I gather that on twitter there are a few folks who thing that I am writing a bit too much and should take up gardening or tai-chi and “chill” Hmmmm. Have I got news for you…

As it happens the Mrs is away for the weekend so I am catching up on a few things. One of which is the paperwork on a new house the Mrs is purchasing in Greece. The deposit is paid tomorrow. It is not a lot as it is a total train wreck.

When we visited it last the only sign of life there was a snake we met sitting on a terrace. The house is not really fit for human habitation but comes with vast amounts of olive groves so can be expanded and renovated over time.  The nearest neighbour is a ten minute walk away and is the one old monk left in a vast monastery. Ten minutes drive along a very rough track gets you to a village.

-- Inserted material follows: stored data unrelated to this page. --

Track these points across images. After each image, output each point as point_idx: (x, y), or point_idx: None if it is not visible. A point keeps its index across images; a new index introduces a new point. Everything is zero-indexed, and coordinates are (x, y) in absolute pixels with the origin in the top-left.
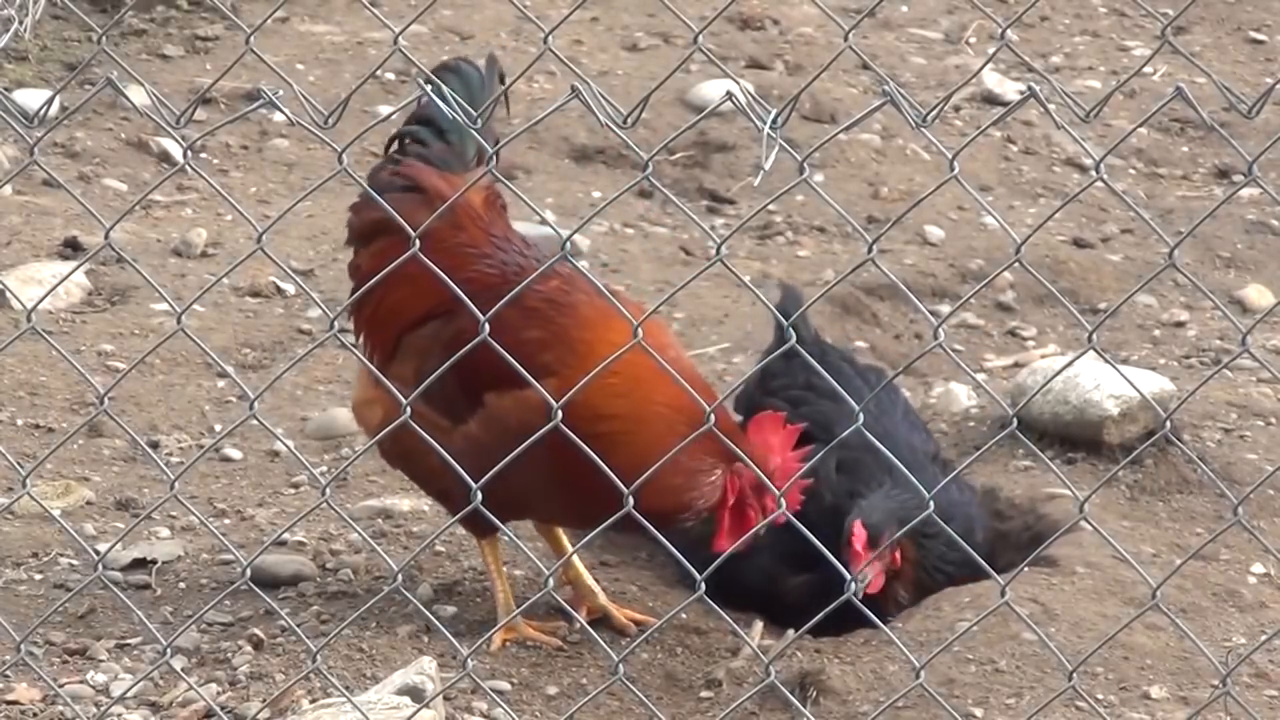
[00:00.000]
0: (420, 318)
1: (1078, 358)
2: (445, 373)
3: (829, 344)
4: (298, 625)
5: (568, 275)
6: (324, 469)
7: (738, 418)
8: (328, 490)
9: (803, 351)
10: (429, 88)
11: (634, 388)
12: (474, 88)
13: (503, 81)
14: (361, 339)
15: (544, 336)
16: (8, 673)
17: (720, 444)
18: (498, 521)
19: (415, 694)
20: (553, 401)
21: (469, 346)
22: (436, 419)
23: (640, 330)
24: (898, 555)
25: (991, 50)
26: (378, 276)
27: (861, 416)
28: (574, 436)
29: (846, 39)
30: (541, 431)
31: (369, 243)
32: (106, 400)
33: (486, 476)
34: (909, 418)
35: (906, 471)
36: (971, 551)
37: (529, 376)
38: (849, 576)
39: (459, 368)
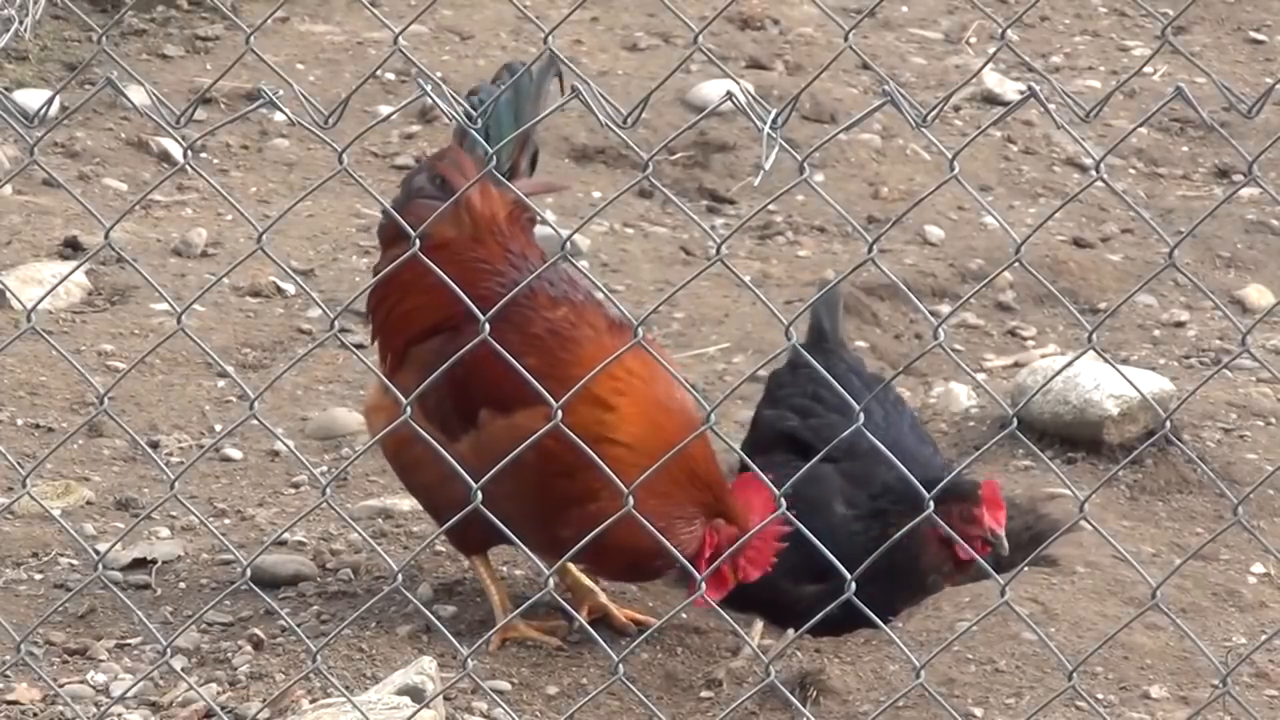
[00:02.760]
0: (429, 329)
1: (1078, 358)
2: (442, 387)
3: (843, 352)
4: (298, 625)
5: (578, 305)
6: (324, 469)
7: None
8: (328, 490)
9: (811, 360)
10: (429, 88)
11: (636, 420)
12: (521, 94)
13: (560, 80)
14: (376, 344)
15: (540, 366)
16: (8, 673)
17: (704, 496)
18: (500, 524)
19: (415, 694)
20: (552, 401)
21: (467, 349)
22: (433, 433)
23: (640, 330)
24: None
25: (991, 50)
26: (378, 276)
27: (862, 417)
28: (580, 443)
29: (846, 39)
30: (539, 434)
31: (391, 247)
32: (106, 400)
33: (484, 479)
34: (916, 431)
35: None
36: (978, 558)
37: (532, 378)
38: (990, 533)
39: (455, 383)
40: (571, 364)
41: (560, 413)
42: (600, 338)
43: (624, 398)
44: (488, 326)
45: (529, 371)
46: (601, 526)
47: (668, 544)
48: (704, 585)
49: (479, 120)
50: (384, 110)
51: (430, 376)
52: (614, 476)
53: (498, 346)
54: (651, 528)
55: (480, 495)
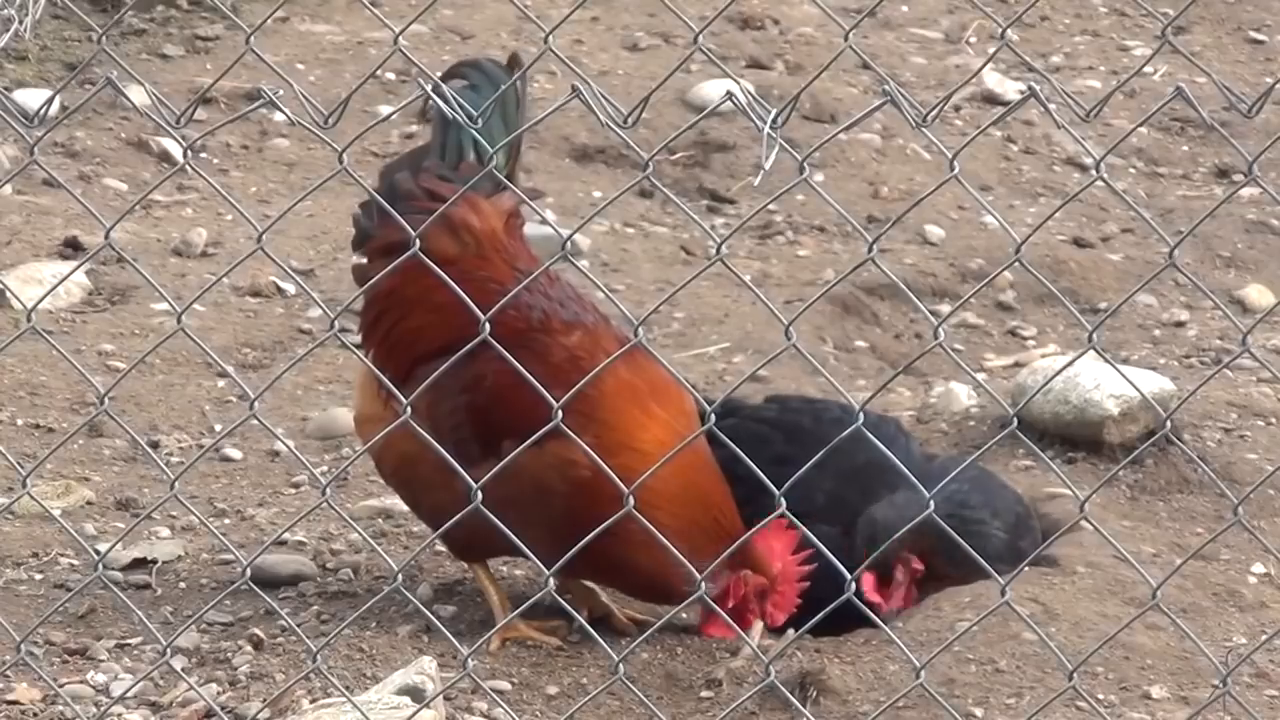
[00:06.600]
0: (438, 349)
1: (1078, 358)
2: (460, 412)
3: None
4: (298, 625)
5: (591, 329)
6: (324, 469)
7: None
8: (328, 490)
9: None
10: (429, 88)
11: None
12: (507, 100)
13: (519, 80)
14: (371, 357)
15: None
16: (8, 673)
17: (730, 546)
18: (513, 536)
19: (415, 694)
20: (553, 400)
21: (472, 344)
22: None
23: (640, 330)
24: (917, 565)
25: (991, 50)
26: (371, 284)
27: (862, 416)
28: (612, 474)
29: (846, 39)
30: (541, 432)
31: (386, 258)
32: (106, 400)
33: (486, 478)
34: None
35: (913, 477)
36: (976, 556)
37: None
38: (884, 618)
39: (476, 410)
40: (594, 398)
41: (560, 413)
42: (617, 366)
43: (656, 445)
44: (488, 326)
45: (555, 402)
46: (601, 527)
47: (685, 561)
48: (720, 629)
49: (479, 121)
50: (384, 110)
51: (443, 400)
52: (621, 484)
53: (505, 353)
54: (673, 548)
55: (480, 496)
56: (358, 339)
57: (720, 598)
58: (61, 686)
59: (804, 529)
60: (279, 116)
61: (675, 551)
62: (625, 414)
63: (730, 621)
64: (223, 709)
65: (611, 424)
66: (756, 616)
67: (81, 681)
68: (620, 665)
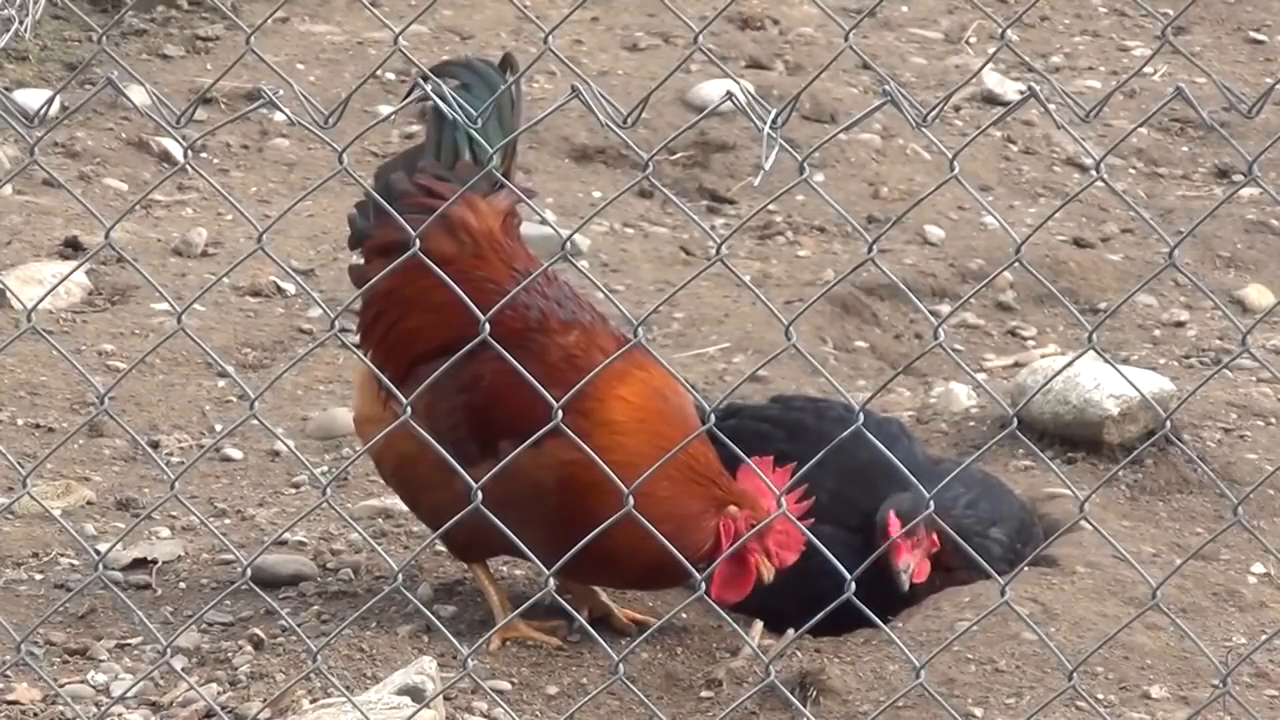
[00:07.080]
0: (436, 349)
1: (1078, 358)
2: (458, 413)
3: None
4: (298, 625)
5: (588, 328)
6: (324, 469)
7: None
8: (328, 490)
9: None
10: (430, 88)
11: (639, 429)
12: (501, 100)
13: (512, 77)
14: (370, 357)
15: (561, 398)
16: (8, 673)
17: (710, 490)
18: (512, 535)
19: (415, 694)
20: (552, 401)
21: (471, 344)
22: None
23: (640, 330)
24: (935, 538)
25: (991, 50)
26: (370, 285)
27: (862, 417)
28: (605, 467)
29: (846, 39)
30: (540, 433)
31: (383, 257)
32: (107, 400)
33: (486, 477)
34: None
35: (913, 477)
36: (974, 554)
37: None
38: (896, 568)
39: (474, 411)
40: (591, 397)
41: (560, 413)
42: (613, 366)
43: (625, 410)
44: (488, 327)
45: (555, 402)
46: (601, 527)
47: (670, 546)
48: (726, 580)
49: (478, 120)
50: (384, 110)
51: (442, 399)
52: (622, 484)
53: (505, 353)
54: (656, 531)
55: (480, 495)
56: (357, 339)
57: (716, 547)
58: (62, 686)
59: (805, 529)
60: (279, 116)
61: (665, 540)
62: (607, 400)
63: (726, 599)
64: (223, 709)
65: (592, 413)
66: (759, 557)
67: (81, 681)
68: (620, 665)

And so I shall be working like a dervish in the UK until June 30th when, all being well I head off to Greece to start work renovating the place. I do not mind that the shower (pro tem) is a hosepipe or that the outside lavatory does not work. I shall install an eco-loo (more on that later) in my first week. I will work alongside the Greek builders as their Albanian (i.e. unskilled labourer) for three months so that by the time the Mrs arrives in August to inspect her new property it is just about habitable and by the end of September, phase one will be complete.

I am ensuring that the fridge contains antidote in case I meet any other snakes and that I can somehow connect to the Internet so that I can write when not building. If three months on a building site in 39 degree heat does not knock me into shape nothing will.